Antrean Mencapai 53.756 Sepeda Motor
Krisis
material kelengkapan kendaraan bermotor semakin meluas di wilayah kota Delta.
Selain Blangko STNK-BPKB yang kosong, Sidoarjo kehabisan material tanda nomor
kendaraan bermotor (TNKB) alias pelat nomor. Sejak 11 Juli lalu, suplai TNKB ke
wilayah Sidoarjo terhenti. Akibatnya, saat ini 53.756 sepeda motor belum
memiliki pelat nomor yang baru.
Kanitregident
Satlantas Polres Sidoarjo Iptu Hendry Ferdinand Kennedy mengatakan, kekosongan
material pelat nomor merupakan imbas dari proses tender yang dilakukan dengan
ketat di Korps Lalu Lintas (Korlantas) Mabes Polri. “ Dengan kondisi ini, kami
meminta masyarakat bersabar,” kata Kennedy. Satlantas Polres Sidoarjo tidak
bisa memastikan sampai kapan kondisi itu berakhir.
Kennedy
menyampaikan, sejak 11 Juli jumlah kendaraan yang belum memiliki TNKB baru
sudah mencapai 56.956 unit. Namun, saat itu mereka masih memiliki stok material
pelat merah sebanyak 3.200 TNKB. Akhirnya, untuk menutupi kekurangan yang
terlalu banyak, dibuat kebijakan mengalihkan 3.200 stok pelat merah menjadi pelat
hitam. Apakah pengalihan pelat merah ke pelat hitam begitu aja ??? Pengalihan
dari pelat merah ke pelat hitam tidak dilakukan begitu saja. Kebijakan itu,
menurut Kennedy ditempuh setelah mendapat persetujuan Dirlantas Polda Jatim
Kombespol Rahmat Hidayat. Pertimbangan tersebut diambil karena kebutuhan pelat
merah yang di peruntukkan institusi pemerintah ternyata tidak terlalu banyak. Sebaliknya,
kebutuhan pelat nomor hitam mencapai 250-300 per hari. Jumlah itu sudah
termasuk Samsat Sidorjo Kota dan Samsat Krian.
Dengan
adanya krisis TNKB tersebut, Satlantas Polres Sidoarjo memberikan toleransi.

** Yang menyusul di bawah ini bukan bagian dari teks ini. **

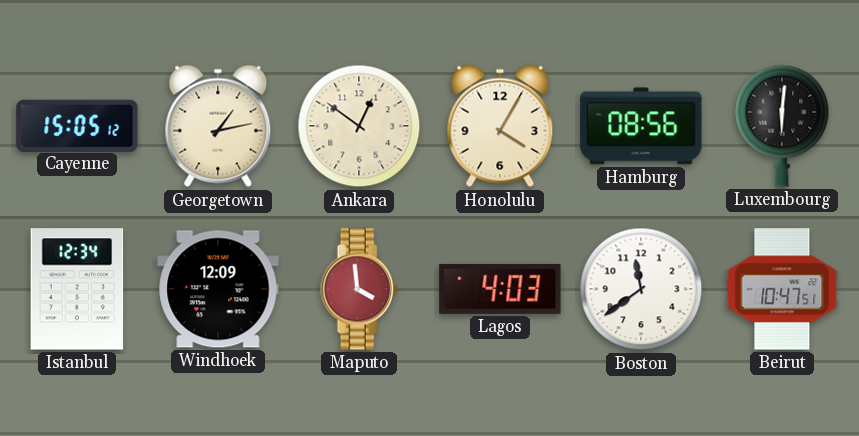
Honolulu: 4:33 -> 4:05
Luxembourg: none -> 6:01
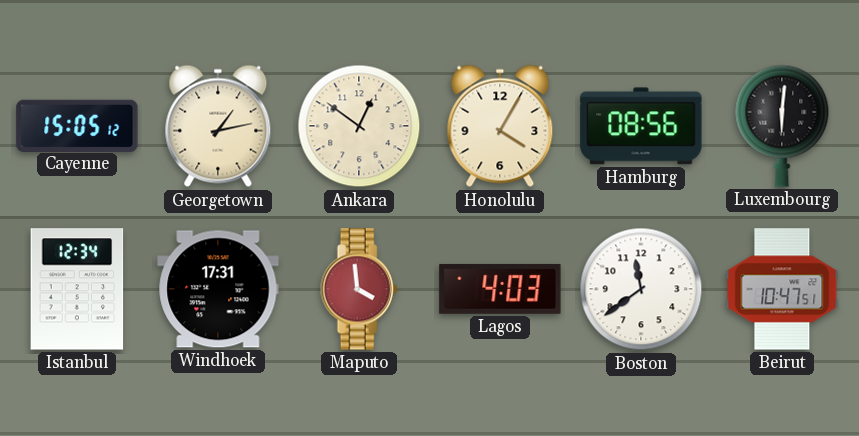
Windhoek: 12:09 -> 17:31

Ada dua kebijakan yang diberlakukan petugas. Yakni, Masyarakat diperbolehkan
menggunakan pelat nomor yang lama. Selain itu, pengguna sepeda motor
diperbolehkan membuat pelat nomor sementara di tempat umum tanpa di lengkapi
stempel Korlantas. Kebijakan tersebut diberlakukan sampai kondisi itu berakhir.